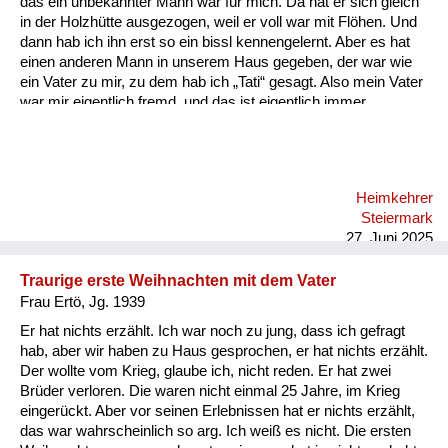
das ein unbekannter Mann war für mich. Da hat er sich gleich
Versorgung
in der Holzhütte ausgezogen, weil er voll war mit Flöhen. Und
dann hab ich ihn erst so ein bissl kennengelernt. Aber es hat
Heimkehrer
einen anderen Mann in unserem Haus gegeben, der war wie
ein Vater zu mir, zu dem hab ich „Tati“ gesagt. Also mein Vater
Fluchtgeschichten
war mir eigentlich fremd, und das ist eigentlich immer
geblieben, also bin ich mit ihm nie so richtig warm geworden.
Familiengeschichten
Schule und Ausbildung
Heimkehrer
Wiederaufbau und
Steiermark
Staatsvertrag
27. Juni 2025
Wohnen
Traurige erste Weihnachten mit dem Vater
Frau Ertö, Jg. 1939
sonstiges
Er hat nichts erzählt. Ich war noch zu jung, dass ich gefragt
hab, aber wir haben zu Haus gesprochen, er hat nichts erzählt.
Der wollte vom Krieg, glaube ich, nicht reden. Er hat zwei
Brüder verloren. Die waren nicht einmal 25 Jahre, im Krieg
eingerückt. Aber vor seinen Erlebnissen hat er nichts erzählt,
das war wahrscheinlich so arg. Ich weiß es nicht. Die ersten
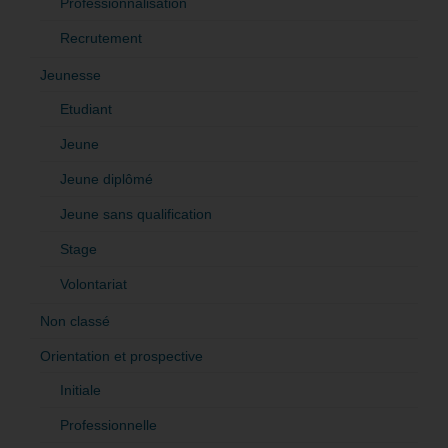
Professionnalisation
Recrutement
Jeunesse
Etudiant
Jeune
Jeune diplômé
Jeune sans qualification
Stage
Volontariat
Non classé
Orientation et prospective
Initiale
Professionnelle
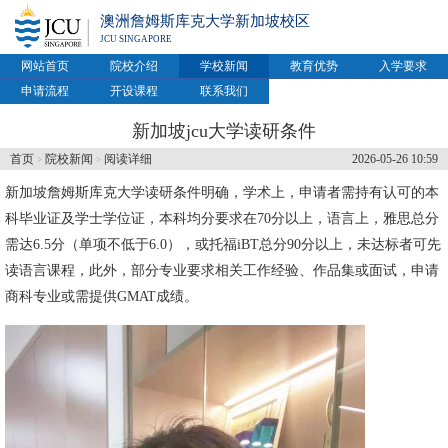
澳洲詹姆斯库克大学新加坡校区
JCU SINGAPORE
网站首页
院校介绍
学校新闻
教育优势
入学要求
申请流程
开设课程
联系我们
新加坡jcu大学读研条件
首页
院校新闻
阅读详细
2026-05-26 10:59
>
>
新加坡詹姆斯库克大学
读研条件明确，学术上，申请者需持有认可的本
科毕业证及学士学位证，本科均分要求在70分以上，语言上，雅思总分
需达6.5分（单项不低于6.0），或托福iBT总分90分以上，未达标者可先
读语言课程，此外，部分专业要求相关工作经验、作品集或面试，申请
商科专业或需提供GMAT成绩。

===

* **Task instructions**: Please go through the data above and copy every line that has the word "Vater".

* **Result of this exercise**:
ein Vater zu mir, zu dem hab ich „Tati“ gesagt. Also mein Vater
Traurige erste Weihnachten mit dem Vater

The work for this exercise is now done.